━━ INPUT DATA

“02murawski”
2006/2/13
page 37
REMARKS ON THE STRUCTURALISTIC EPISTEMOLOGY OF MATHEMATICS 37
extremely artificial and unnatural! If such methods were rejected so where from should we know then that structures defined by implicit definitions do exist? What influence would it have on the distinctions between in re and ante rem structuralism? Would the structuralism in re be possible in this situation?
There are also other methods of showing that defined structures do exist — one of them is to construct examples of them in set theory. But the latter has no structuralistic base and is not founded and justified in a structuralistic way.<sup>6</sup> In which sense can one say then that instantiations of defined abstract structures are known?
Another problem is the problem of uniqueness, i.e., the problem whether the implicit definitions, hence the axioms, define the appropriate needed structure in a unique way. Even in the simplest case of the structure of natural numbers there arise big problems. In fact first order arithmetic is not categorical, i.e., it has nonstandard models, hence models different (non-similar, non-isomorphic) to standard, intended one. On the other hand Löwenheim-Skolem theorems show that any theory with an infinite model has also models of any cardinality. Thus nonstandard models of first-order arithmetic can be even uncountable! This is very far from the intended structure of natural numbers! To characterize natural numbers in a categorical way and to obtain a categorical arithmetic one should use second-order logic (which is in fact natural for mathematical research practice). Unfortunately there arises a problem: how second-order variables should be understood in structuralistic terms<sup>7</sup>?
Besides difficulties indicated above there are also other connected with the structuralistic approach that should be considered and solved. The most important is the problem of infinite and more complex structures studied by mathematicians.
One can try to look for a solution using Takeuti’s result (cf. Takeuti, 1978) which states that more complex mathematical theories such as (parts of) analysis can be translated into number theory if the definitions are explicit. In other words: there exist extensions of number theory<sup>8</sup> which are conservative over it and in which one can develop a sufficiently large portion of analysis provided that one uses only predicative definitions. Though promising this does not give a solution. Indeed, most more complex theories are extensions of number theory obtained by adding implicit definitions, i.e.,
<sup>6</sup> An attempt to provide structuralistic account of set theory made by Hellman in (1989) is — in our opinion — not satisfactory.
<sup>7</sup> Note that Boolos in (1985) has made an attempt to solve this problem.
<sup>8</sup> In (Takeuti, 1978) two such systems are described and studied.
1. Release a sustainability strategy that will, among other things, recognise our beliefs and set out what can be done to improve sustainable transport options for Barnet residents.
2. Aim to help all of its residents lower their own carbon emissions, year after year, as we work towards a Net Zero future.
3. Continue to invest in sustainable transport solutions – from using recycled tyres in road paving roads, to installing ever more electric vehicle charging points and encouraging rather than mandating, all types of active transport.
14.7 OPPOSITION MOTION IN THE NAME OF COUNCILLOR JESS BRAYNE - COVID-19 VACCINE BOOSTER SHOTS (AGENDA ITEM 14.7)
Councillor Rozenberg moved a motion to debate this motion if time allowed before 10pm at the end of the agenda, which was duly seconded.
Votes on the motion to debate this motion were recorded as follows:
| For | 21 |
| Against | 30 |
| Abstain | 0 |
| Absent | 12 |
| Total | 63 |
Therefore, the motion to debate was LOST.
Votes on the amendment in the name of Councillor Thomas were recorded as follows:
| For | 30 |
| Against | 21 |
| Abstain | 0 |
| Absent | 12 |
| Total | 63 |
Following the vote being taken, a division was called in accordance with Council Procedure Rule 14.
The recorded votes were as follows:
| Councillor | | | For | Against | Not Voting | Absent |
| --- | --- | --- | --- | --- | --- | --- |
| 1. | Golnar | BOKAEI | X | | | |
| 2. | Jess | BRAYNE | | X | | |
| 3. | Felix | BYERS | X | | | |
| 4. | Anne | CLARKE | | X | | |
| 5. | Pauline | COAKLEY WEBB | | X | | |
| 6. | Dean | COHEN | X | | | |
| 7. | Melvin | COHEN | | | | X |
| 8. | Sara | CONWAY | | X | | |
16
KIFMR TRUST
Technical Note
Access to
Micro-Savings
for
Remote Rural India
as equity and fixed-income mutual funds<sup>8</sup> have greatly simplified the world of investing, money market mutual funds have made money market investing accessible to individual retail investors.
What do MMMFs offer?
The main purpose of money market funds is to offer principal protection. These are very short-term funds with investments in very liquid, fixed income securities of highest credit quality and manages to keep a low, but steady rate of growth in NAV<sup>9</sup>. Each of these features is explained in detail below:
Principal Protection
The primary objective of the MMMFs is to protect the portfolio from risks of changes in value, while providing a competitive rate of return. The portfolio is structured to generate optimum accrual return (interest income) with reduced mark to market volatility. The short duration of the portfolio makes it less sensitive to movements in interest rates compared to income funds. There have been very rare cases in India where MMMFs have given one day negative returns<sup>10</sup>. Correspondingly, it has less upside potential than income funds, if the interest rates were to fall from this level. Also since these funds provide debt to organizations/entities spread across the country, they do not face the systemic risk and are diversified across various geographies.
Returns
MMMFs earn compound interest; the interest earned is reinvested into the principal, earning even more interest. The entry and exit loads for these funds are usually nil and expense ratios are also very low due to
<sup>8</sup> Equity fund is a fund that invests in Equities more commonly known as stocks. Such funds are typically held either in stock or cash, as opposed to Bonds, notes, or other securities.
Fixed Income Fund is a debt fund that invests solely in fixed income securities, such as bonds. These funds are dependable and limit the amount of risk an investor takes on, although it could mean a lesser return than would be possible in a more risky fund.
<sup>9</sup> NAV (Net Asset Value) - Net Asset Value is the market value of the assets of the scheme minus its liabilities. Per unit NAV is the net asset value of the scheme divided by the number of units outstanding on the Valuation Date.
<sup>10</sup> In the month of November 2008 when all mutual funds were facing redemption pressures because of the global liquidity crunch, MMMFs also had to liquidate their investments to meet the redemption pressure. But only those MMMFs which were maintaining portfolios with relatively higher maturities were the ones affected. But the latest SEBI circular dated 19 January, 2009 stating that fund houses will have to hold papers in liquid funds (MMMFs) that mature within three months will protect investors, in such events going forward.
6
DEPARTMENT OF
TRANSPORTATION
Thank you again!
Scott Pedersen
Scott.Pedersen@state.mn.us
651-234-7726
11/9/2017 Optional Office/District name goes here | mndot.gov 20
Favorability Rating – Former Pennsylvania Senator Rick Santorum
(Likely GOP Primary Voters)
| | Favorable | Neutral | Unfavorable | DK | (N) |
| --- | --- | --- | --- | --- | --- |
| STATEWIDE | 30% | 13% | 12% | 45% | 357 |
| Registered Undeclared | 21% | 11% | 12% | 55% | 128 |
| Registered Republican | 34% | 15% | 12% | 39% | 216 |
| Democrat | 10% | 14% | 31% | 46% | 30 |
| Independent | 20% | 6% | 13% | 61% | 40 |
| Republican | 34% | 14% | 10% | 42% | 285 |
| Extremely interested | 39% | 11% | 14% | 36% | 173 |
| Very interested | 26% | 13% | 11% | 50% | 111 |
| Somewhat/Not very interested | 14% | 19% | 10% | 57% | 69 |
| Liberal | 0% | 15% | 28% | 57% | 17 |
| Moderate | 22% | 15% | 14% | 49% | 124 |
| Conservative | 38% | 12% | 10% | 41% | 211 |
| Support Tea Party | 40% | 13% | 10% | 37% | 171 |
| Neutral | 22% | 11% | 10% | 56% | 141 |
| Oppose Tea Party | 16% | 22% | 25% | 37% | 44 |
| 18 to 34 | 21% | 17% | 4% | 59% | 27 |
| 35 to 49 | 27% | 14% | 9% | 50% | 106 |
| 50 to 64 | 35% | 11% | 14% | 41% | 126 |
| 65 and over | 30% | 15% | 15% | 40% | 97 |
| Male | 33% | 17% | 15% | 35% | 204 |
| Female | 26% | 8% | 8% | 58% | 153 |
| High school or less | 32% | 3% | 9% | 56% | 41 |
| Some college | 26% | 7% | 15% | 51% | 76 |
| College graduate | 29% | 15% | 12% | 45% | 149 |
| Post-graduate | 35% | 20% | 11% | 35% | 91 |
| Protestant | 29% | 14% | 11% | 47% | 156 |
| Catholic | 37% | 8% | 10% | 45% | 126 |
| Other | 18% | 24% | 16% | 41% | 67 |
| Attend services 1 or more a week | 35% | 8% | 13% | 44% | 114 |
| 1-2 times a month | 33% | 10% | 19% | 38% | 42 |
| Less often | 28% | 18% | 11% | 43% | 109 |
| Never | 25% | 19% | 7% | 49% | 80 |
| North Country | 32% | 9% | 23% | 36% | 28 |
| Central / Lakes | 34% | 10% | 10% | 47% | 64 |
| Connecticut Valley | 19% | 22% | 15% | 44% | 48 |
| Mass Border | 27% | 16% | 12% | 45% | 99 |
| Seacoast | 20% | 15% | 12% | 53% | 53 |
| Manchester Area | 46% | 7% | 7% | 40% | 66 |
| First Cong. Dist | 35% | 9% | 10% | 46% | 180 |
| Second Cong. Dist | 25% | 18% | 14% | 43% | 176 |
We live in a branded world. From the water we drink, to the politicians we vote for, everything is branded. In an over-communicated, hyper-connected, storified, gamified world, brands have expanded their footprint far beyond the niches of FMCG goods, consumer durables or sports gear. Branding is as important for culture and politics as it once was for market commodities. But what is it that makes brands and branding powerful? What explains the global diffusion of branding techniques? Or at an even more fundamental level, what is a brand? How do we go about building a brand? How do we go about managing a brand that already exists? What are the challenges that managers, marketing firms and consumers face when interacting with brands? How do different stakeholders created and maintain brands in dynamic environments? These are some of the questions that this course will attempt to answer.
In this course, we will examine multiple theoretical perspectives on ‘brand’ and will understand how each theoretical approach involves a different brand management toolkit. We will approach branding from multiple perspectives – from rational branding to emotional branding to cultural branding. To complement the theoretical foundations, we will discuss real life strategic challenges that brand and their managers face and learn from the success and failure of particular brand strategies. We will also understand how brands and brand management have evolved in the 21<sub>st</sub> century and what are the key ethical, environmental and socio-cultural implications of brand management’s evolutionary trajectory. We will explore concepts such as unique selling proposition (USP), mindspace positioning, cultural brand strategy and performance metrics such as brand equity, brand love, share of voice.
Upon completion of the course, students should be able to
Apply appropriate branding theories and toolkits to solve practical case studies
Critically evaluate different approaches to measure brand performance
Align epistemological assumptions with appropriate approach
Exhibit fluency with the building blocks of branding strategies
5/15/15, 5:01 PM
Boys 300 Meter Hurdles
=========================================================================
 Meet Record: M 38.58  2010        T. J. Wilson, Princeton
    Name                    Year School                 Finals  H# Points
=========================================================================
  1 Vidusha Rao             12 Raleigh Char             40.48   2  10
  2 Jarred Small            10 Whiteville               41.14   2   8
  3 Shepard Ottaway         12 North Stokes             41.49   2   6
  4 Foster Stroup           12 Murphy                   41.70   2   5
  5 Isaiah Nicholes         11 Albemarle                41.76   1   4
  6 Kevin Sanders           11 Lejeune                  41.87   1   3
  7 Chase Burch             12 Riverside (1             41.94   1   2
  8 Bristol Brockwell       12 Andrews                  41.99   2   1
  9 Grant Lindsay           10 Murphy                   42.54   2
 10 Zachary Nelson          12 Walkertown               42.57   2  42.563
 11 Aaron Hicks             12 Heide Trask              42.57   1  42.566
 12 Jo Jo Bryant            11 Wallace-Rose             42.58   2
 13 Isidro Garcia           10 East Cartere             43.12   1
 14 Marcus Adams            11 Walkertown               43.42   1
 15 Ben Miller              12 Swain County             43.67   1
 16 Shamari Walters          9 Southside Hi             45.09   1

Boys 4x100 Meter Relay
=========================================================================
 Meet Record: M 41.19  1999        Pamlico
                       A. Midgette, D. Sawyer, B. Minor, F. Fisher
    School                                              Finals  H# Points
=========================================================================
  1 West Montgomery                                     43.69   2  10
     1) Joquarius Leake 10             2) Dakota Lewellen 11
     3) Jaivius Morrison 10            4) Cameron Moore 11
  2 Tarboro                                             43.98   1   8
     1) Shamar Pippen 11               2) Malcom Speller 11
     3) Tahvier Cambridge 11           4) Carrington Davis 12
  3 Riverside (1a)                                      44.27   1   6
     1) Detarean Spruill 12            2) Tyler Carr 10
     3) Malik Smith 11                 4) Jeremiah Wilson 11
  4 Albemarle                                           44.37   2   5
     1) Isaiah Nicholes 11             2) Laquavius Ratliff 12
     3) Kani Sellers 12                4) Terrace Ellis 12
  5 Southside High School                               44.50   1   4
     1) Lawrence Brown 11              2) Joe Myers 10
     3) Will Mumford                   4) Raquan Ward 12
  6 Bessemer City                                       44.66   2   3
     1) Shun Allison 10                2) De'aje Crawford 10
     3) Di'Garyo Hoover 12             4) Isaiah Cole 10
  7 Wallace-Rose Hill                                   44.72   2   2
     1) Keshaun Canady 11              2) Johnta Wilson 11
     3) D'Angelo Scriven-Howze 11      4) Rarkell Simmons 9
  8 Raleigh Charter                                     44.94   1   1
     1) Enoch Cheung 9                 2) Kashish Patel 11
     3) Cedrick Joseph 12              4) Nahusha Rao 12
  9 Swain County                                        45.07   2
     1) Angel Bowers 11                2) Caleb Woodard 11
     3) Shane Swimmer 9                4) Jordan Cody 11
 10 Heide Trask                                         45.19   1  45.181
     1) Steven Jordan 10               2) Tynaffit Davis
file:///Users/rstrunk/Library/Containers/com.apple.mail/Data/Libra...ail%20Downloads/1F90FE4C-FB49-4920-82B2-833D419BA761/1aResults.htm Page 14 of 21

━━━━

→ TASK: All that should be written out is the stretch of lines above between the one holding "7 Chase Burch" and the one holding "13 Isidro Garcia", inclusive, exactly as given.

→ EXPECTED ANSWER:
  7 Chase Burch             12 Riverside (1             41.94   1   2
  8 Bristol Brockwell       12 Andrews                  41.99   2   1
  9 Grant Lindsay           10 Murphy                   42.54   2
 10 Zachary Nelson          12 Walkertown               42.57   2  42.563
 11 Aaron Hicks             12 Heide Trask              42.57   1  42.566
 12 Jo Jo Bryant            11 Wallace-Rose             42.58   2
 13 Isidro Garcia           10 East Cartere             43.12   1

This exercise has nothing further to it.